[[ Records for processing open ]]

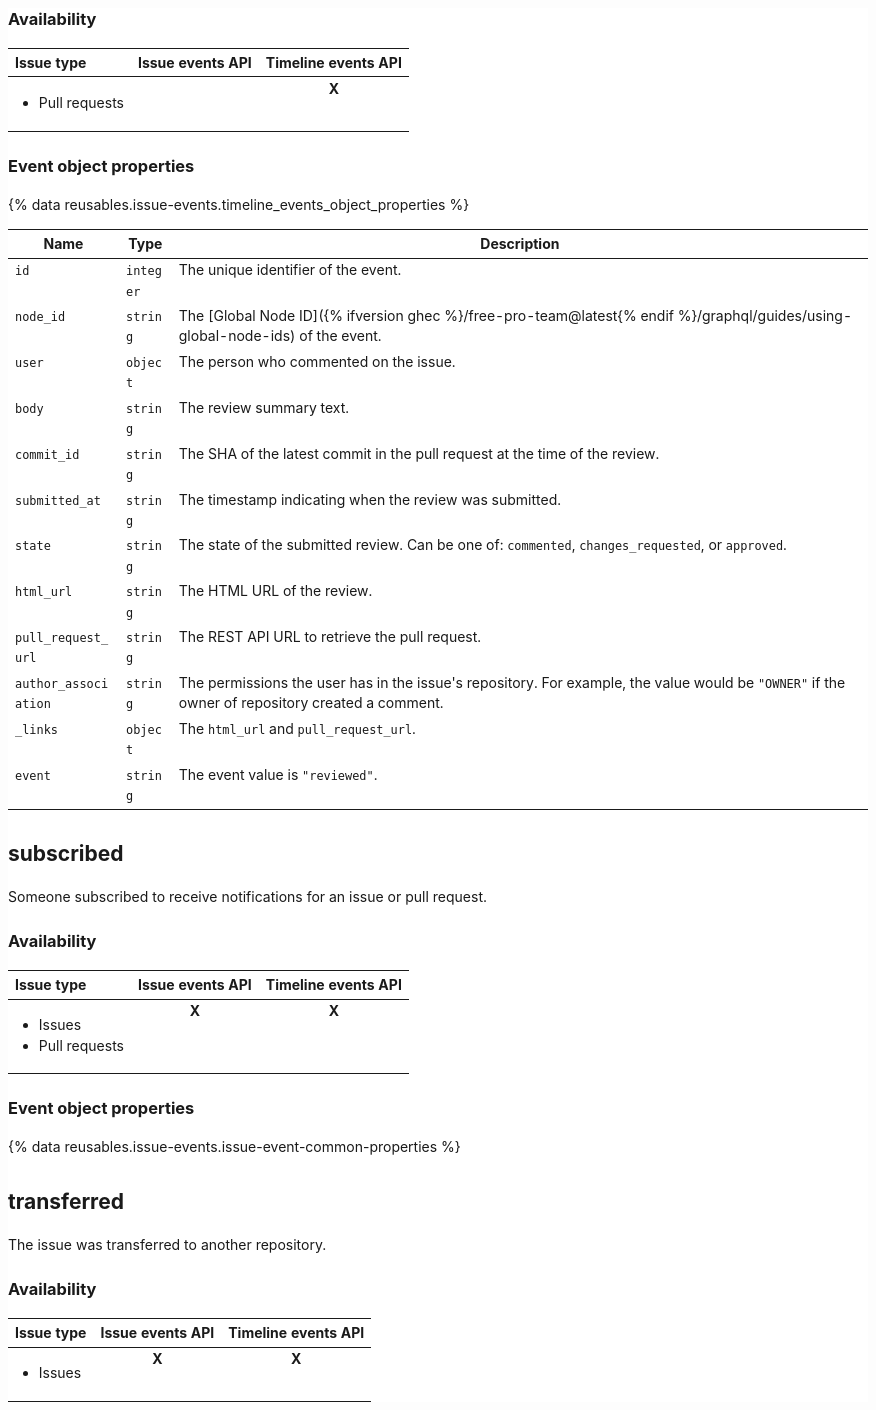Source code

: ### Availability

|Issue type | Issue events API | Timeline events API|
|:----------|:----------------:|:-----------------:|
| <ul><li>Pull requests</li></ul> |  | **X** |

### Event object properties

{% data reusables.issue-events.timeline_events_object_properties %}

Name | Type | Description
-----|------|--------------
`id` | `integer` | The unique identifier of the event.
`node_id` | `string` | The [Global Node ID]({% ifversion ghec %}/free-pro-team@latest{% endif %}/graphql/guides/using-global-node-ids) of the event.
`user` | `object` | The person who commented on the issue.
`body` | `string` | The review summary text.
`commit_id` | `string` | The SHA of the latest commit in the pull request at the time of the review.
`submitted_at` | `string` | The timestamp indicating when the review was submitted.
`state` | `string` | The state of the submitted review. Can be one of: `commented`, `changes_requested`, or `approved`.
`html_url` | `string` | The HTML URL of the review.
`pull_request_url` | `string` | The REST API URL to retrieve the pull request.
`author_association` | `string` | The permissions the user has in the issue's repository. For example, the value would be `"OWNER"` if the owner of repository created a comment.
`_links` | `object` | The `html_url` and `pull_request_url`.
`event` | `string` | The event value is `"reviewed"`.

## subscribed

Someone subscribed to receive notifications for an issue or pull request.

### Availability

|Issue type | Issue events API | Timeline events API|
|:----------|:----------------:|:-----------------:|
| <ul><li>Issues</li><li>Pull requests</li></ul> | **X** | **X** |

### Event object properties

{% data reusables.issue-events.issue-event-common-properties %}

## transferred

The issue was transferred to another repository.

### Availability

|Issue type | Issue events API | Timeline events API|
|:----------|:----------------:|:-----------------:|
| <ul><li>Issues</li></ul> | **X** | **X** |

[[ Records for processing closed ]]

Find the lines above that contain the word "requests" and copy each one.

— Answer to this problem —
| <ul><li>Pull requests</li></ul> |  | **X** |
| <ul><li>Issues</li><li>Pull requests</li></ul> | **X** | **X** |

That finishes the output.